The Great Buster: A Celebration

You might only have a few more days to catch this at the Ken Cinema. If you’re a film lover, you probably should. In fact, the amount of young filmmakers I meet (whether at the San Diego International Film Festival, or other events), that love Quentin Tarantino and name him as their favorite director, always amazes me. Well, they should see the person Tarantino loves and speaks highly of; as do other great filmmakers like Werner Herzog and Mel Brooks. Of course, you hear from some funny comedic minds like French Stewart, Richard Lewis, Nick Kroll, Carl Reiner, and Bill Hader. And the one who did Buster Keaton’s eulogy, a year to the exact day (and in the same chapel) after he delivered the eulogy for Stan Laurel (Laurel and Hardy) — TV legend Dick Van Dyke.

Sometimes in documentaries like this, I find the lesser known names have some of the more interesting stories. In this, that would be character actor Paul Dooley. The thrill he got for working with him in a commercial, and the clip of that spot, is fantastic.

Now, it seemed like Cybil Shepherd was a bit out of place in all this, but hey … Peter Bogdanovich wrote and directed this (he and Shepherd did The Last Picture Show, Daisy Miller, and At Long Last Love together and dated).

My wife found it odd that Johnny Knoxville (Jackass) was in this, but his pratfalls and crazy stunts are a modern day version of Keaton; he even tries to recreate the stunt where a house falls on Keaton (from Steamboat Bill, Jr.), but it’s the open window that keeps him from being smashed. Knoxville’s version didn’t go so well.

This documentary is a great celebration of one of the biggest stars of the silent film era. He was a comedian, stuntman, writer, director, and star of many shorts and features in the 1920s. His career was stalled when “talkies” made their way to the big screen. Now, that doesn’t mean he didn’t make his appearance in some of those movies, and we get to see clips of those, too.

Bogdanovich, who also narrates, implies that it was studio heads at MGM that were largely responsible for Keaton’s career being derailed. I think it was the perfect storm of everything. He was becoming an alcoholic, and things were changing in Hollywood. The physical comedy of a Keaton, Chaplin, or Harold Lloyd wasn’t as necessary when you could actually have actors speaking dialogue. Sure, it didn’t help that the pictures he was in for MGM were bad.

Keaton got his start in vaudeville, and it was bizarre to find out how he became a part of his parents’ act (as well as claims of child abuse because of how he was thrown around on stage).

It was a bit more interesting to Google and find out about his three wives, but this documentary covers his third wife Eleanor extensively. She was half his age, and they met while she was a dancer on a show he was writing for. She helped him curb his drinking (to a degree), and seemed to worship the ground he walked on. I believe she was instrumental in getting him to do so many TV appearances (Ed Sullivan, This is Your Life, etc.) in the ‘60s.

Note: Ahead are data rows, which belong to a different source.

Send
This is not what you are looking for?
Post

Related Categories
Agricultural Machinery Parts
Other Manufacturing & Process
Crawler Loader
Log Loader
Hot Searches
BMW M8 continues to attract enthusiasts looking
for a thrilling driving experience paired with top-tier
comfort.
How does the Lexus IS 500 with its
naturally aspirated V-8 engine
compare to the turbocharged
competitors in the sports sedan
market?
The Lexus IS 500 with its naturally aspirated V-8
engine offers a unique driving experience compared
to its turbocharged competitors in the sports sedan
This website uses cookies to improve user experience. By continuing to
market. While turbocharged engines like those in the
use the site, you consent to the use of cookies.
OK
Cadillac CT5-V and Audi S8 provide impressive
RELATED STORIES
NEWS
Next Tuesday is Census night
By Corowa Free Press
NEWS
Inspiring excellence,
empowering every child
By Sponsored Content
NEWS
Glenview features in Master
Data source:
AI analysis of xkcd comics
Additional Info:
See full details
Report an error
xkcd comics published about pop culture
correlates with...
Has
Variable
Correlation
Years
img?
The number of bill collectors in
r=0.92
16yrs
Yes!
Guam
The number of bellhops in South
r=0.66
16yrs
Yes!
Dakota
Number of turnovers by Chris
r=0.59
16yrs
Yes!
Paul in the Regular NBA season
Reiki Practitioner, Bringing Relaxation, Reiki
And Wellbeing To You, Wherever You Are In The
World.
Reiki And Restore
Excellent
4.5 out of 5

I’m not sure how I felt about the third act of the documentary. It features various highlights of the films, and it’s a blast, but it felt out of place. It’s almost like somebody requested more archival footage, and they decided to tack on another 45 minutes. It seems those clips could’ve been worked in better earlier.

I was surprised to find out that it was Fatty Arbuckle that helped Keaton get his start, and that after all of Arbuckle’s legal troubles — it was Keaton who hired him, under a different name, on a big picture. [For those that don’t know, Arbuckle was Hollywood’s first major scandal. He was accused of raping and killing a woman in his hotel room].

I was also surprised that Keaton lost a lot of hearing in one ear from an accident in World War I.

This is the type of documentary the whole family can enjoy — from the 10-year-old son that knows nothing about him, to your grandfather that will remember his parents loving his stuff.

3 ½ stars out of 5.

UPDATE, with San Diego Fun Fact: A guy I play racquetball with lives in Talmadge. He told me after he read my review, that Buster Keaton’s first wife Natalie Talmadge (and the mother of his two kids), had two movie star sisters that had moved down here. At one time it was called the “Movie Girl Subdivision.”

Her two sisters, Constance and Norma, were top Hollywood stars during the silent film era.

For a time, Norma was the top female box office star. Natalie was known for spending a lot of Buster’s money, on mansions in Beverly Hills, and other elaborate things. She never left the area, but the two sisters started buying property in the “Talmadge Park” development on the eastern edge of town, just past Kensington and Normal Heights. Another investor here was Sid Grauman, who you might know more for his other property — Grauman’s Chinese Theatre, which has all the handprints and footprints of the stars in Los Angeles. The sisters didn’t find success in movies once they went to “talkies” but they made money with real estate. A few of the restaurants and businesses in Talmadge have photos of them on the walls, some even with Buster, who came down when the area was created. One sister lived here until her passing in 1973, the other until 1969. And even though people in Hollywood might not remember these stars, there names will never be forgotten by some in San Diego. The ones that live on the three streets named after them.